COLOGNE, Germany — Technological convergence and globalization were the key words dominating the 12th annual Medienforum NRW, which kicked off here on Sunday.
The state and industry-sponsored confab is comprised of a number of separate TV, film and new media forums and events, including the Cologne Conference, as well as the Cologne Screenings, a new programming market organized by former RTL honcho-turned-government-advisor Helmut Thoma.

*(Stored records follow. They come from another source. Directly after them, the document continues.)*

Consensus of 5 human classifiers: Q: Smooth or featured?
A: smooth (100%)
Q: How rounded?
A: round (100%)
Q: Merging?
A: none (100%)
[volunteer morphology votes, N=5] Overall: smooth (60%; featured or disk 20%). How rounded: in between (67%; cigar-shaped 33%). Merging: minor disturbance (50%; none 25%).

More than 6,000 guests are expected to show up during the four-day happening.
Vivendi CEO Eric Licoys ended up filling in for company boss Jean-Marie Messier, who skipped the show for business reasons, and gave the evening’s keynote address.
Sounding more like he was hosting a shareholders’ meeting instead of a media convention, Licoys outlined the French giant’s strategy for the new millennium, saying communication would be one of the company’s mainstays.

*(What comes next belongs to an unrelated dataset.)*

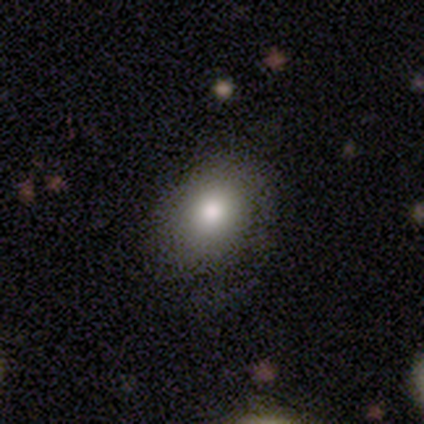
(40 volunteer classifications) A smooth galaxy with no disk features (75%) that is in between round and cigar-shaped (57%). Merging: none (58%).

The CEO added that global convergence of TV, publishing, Internet and mobile telephony was quickly becoming a reality, and Vivendi would become a world player in the field.
Also speaking to the audience of film and TV producers, distribs, Internet gurus and other assorted media people, North Rhine-Westphalia Minister President Wolfgang Clement gave an impassioned speech challenging the industry and German educational institutions to put NRW on the map once and for all as the number one region for new media in Europe.
New media heaven
“NRW has the potential to be best-equipped region for new media in all of Europe,” he said, adding that the state could easily rival Britain and the U.S. in the field.
On the other side of town, the International Co-Production Market Cologne got started with its focus on public and private financing opportunities for European co-productions in France, Italy, Spain and Germany.
Dieter Kosslick, market organizer and head of the state film subsidy Filmstiftung NRW, said the strong showing was evidence that interest in European film was very much alive.
Around 150 companies from around the continent were on hand, spurred on by the stark realities facing moviemakers in a globalized economy and equally attracted by Germany’s growing reputation as a producer’s paradise.